Read: Michelin star recipes to try at home
Touch-free dining experience
Digital resources have become a boon in the current times and will continue to play an important role in the near future. “People will be wary of touching the menu and the credit card machine or a tablet,” shares Kalra. This is where technology will come in. “In the future, once the customer enters the restaurant, they will have to scan a QR code, which will enable them to read the menu straight from their phone,” he adds. 
 
Source: Pexels
The order will be recorded on an iPad. The waiter will convey it to the chef, maintaining social distancing. A big change will be that the kitchen will have fewer chefs and Kalra also plans to live-stream working kitchens on the website and in the restaurants as well. Payments, too, will be done using phones, so that the guests won’t have to touch the credit card machine. 
 
“We are calling this system the stress-free dining experience,” says Kalra.

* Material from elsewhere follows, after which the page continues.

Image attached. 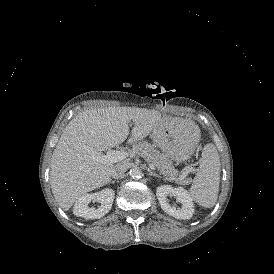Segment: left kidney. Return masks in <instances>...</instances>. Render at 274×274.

But he cautions that there is also a flip side to it. “With greater digitisation, the need for human resources will drop,” he adds.
 
A lot more energy and resources will be spent in maintaining superior standards of hygiene not just at the restaurant but also at the source from where the various ingredients are procured. 
 

Challenges in importing ingredients
The travel ban and the fear of contamination will lead to difficulties in importing ingredients, especially from China and Thailand. 
 
“Now there’s a need to find substitutes for the ingredients that were being imported before the pandemic. I think the import of products will be severely affected. That said, I think a handful of things will still be imported like certain cheese and pizza dough bread. This, however, will be in lesser quantity,” says Kalra. The good side of this is that the F&B industry will start sourcing locally, which is, in fact, better for two reasons —it is cheaper and it is relatively easier to track the ingredients’ origins.      

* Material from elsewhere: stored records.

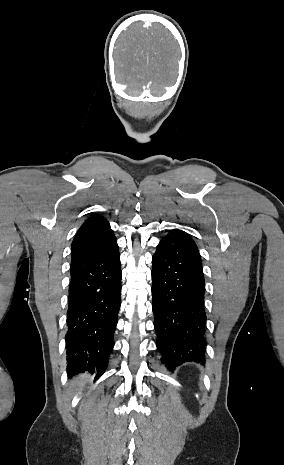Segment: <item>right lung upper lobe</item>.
Segmentation results:
<instances>
[{
	"label": "right lung upper lobe",
	"instance_id": "cb5924a9",
	"mask_svg": "<svg viewBox=\"0 0 284 465\" xmlns=\"http://www.w3.org/2000/svg\"><path fill=\"white\" fill-rule=\"evenodd\" d=\"M114 237L106 219L98 215L88 218L72 242V262L98 250Z\"/></svg>",
	"mask_w": 284,
	"mask_h": 465
}]
</instances>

Read: India will soon become one of the top three Scotch whisky consumers
Rising costs
Karla, however, is worried about profit margins. The cost of operations will increase substantially, maybe by 10 per cent, which will wipe away all the profits. The profit margin in a restaurant business is usually between 10 to 15 per cent.
 
“It would be great if the government of India can help the industry in the way some other governments around the world have been helping the food & beverage industry. For example, in Farzi Café, London, up to 80 per cent of the salary of my staff is being taken care of by the government through a furlough scheme,” he says. 
 
He elaborates that the British government’s policy involves paying the wages until the lockdown, so the restaurant doesn’t have to fire any staff members. In Canada, up to 75 per cent of the rentals is being covered by the Canadian government and the landlord. Such packages would be a lifesaver for the restaurant industry in India as well. 
Master of Wine, Sonal Holland
 
New drinking habits
In the spirits business, Master of Wines Sonal Holland feels that the way people interact will change and this will impact their drinking habits. People will prefer to host smaller gatherings at home than opt for a large party. As a result, there is likely to be a shift towards home consumption rather than drinking at luxury hotels and restaurants, where alco-beverages are served at a marked up price. 
 
“At the retail level, wines at affordable price points may see a spike in sales; however, sales of mid-tier and premium wines may taper off after the initial flurry for a few days post the lockdown,” informs Holland. “Indian wines have a real opportunity to market their premium wines and gain market share against cheap, imported wines at comparable points. Clever digital marketing programmes by all stakeholders of the wine industry will be the name of the game.,” Holland concludes.